» **Materials provided**
=====

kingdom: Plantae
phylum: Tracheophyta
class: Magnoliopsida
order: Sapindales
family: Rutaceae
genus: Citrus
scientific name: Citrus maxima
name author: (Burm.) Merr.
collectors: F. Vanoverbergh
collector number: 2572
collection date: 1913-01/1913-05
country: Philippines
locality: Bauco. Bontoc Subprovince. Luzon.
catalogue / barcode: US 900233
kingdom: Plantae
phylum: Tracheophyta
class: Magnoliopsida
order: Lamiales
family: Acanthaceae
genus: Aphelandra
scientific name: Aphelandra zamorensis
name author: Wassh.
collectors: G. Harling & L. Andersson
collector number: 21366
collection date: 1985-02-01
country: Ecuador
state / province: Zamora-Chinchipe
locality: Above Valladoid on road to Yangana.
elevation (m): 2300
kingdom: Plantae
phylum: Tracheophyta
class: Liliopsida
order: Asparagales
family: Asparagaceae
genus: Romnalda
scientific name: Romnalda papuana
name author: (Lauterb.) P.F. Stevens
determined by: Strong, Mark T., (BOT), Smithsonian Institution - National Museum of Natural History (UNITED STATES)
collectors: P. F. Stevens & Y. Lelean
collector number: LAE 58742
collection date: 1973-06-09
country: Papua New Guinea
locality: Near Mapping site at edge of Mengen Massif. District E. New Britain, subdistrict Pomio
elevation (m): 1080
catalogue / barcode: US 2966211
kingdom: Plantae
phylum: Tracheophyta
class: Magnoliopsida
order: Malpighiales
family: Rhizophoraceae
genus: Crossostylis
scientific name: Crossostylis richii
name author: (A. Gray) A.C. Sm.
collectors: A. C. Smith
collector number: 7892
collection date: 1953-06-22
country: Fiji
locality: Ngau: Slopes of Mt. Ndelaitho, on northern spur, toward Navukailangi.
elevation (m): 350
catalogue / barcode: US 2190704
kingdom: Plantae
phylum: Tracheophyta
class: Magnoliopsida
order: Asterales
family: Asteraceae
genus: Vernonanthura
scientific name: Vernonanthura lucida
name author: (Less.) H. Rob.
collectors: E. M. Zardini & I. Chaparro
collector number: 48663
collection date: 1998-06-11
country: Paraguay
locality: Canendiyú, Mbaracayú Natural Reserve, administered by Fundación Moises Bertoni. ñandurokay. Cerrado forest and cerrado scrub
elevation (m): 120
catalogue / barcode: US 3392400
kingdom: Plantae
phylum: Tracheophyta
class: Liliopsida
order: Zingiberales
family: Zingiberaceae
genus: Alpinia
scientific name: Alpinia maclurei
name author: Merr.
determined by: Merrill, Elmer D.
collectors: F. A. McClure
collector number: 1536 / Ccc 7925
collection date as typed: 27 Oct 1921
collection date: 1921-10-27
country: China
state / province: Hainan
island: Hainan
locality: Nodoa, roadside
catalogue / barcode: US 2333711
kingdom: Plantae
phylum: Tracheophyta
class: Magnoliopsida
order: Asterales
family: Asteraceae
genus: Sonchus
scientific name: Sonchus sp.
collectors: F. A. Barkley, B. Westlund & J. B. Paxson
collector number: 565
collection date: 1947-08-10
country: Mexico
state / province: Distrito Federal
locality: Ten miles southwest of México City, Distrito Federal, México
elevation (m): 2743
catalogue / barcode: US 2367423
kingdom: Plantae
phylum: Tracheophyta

=====

» **Task to carry out**
Please copy every line of all the rows above, keeping each character unchanged.

» **Task output**
kingdom: Plantae
phylum: Tracheophyta
class: Magnoliopsida
order: Sapindales
family: Rutaceae
genus: Citrus
scientific name: Citrus maxima
name author: (Burm.) Merr.
collectors: F. Vanoverbergh
collector number: 2572
collection date: 1913-01/1913-05
country: Philippines
locality: Bauco. Bontoc Subprovince. Luzon.
catalogue / barcode: US 900233
kingdom: Plantae
phylum: Tracheophyta
class: Magnoliopsida
order: Lamiales
family: Acanthaceae
genus: Aphelandra
scientific name: Aphelandra zamorensis
name author: Wassh.
collectors: G. Harling & L. Andersson
collector number: 21366
collection date: 1985-02-01
country: Ecuador
state / province: Zamora-Chinchipe
locality: Above Valladoid on road to Yangana.
elevation (m): 2300
kingdom: Plantae
phylum: Tracheophyta
class: Liliopsida
order: Asparagales
family: Asparagaceae
genus: Romnalda
scientific name: Romnalda papuana
name author: (Lauterb.) P.F. Stevens
determined by: Strong, Mark T., (BOT), Smithsonian Institution - National Museum of Natural History (UNITED STATES)
collectors: P. F. Stevens & Y. Lelean
collector number: LAE 58742
collection date: 1973-06-09
country: Papua New Guinea
locality: Near Mapping site at edge of Mengen Massif. District E. New Britain, subdistrict Pomio
elevation (m): 1080
catalogue / barcode: US 2966211
kingdom: Plantae
phylum: Tracheophyta
class: Magnoliopsida
order: Malpighiales
family: Rhizophoraceae
genus: Crossostylis
scientific name: Crossostylis richii
name author: (A. Gray) A.C. Sm.
collectors: A. C. Smith
collector number: 7892
collection date: 1953-06-22
country: Fiji
locality: Ngau: Slopes of Mt. Ndelaitho, on northern spur, toward Navukailangi.
elevation (m): 350
catalogue / barcode: US 2190704
kingdom: Plantae
phylum: Tracheophyta
class: Magnoliopsida
order: Asterales
family: Asteraceae
genus: Vernonanthura
scientific name: Vernonanthura lucida
name author: (Less.) H. Rob.
collectors: E. M. Zardini & I. Chaparro
collector number: 48663
collection date: 1998-06-11
country: Paraguay
locality: Canendiyú, Mbaracayú Natural Reserve, administered by Fundación Moises Bertoni. ñandurokay. Cerrado forest and cerrado scrub
elevation (m): 120
catalogue / barcode: US 3392400
kingdom: Plantae
phylum: Tracheophyta
class: Liliopsida
order: Zingiberales
family: Zingiberaceae
genus: Alpinia
scientific name: Alpinia maclurei
name author: Merr.
determined by: Merrill, Elmer D.
collectors: F. A. McClure
collector number: 1536 / Ccc 7925
collection date as typed: 27 Oct 1921
collection date: 1921-10-27
country: China
state / province: Hainan
island: Hainan
locality: Nodoa, roadside
catalogue / barcode: US 2333711
kingdom: Plantae
phylum: Tracheophyta
class: Magnoliopsida
order: Asterales
family: Asteraceae
genus: Sonchus
scientific name: Sonchus sp.
collectors: F. A. Barkley, B. Westlund & J. B. Paxson
collector number: 565
collection date: 1947-08-10
country: Mexico
state / province: Distrito Federal
locality: Ten miles southwest of México City, Distrito Federal, México
elevation (m): 2743
catalogue / barcode: US 2367423
kingdom: Plantae
phylum: Tracheophyta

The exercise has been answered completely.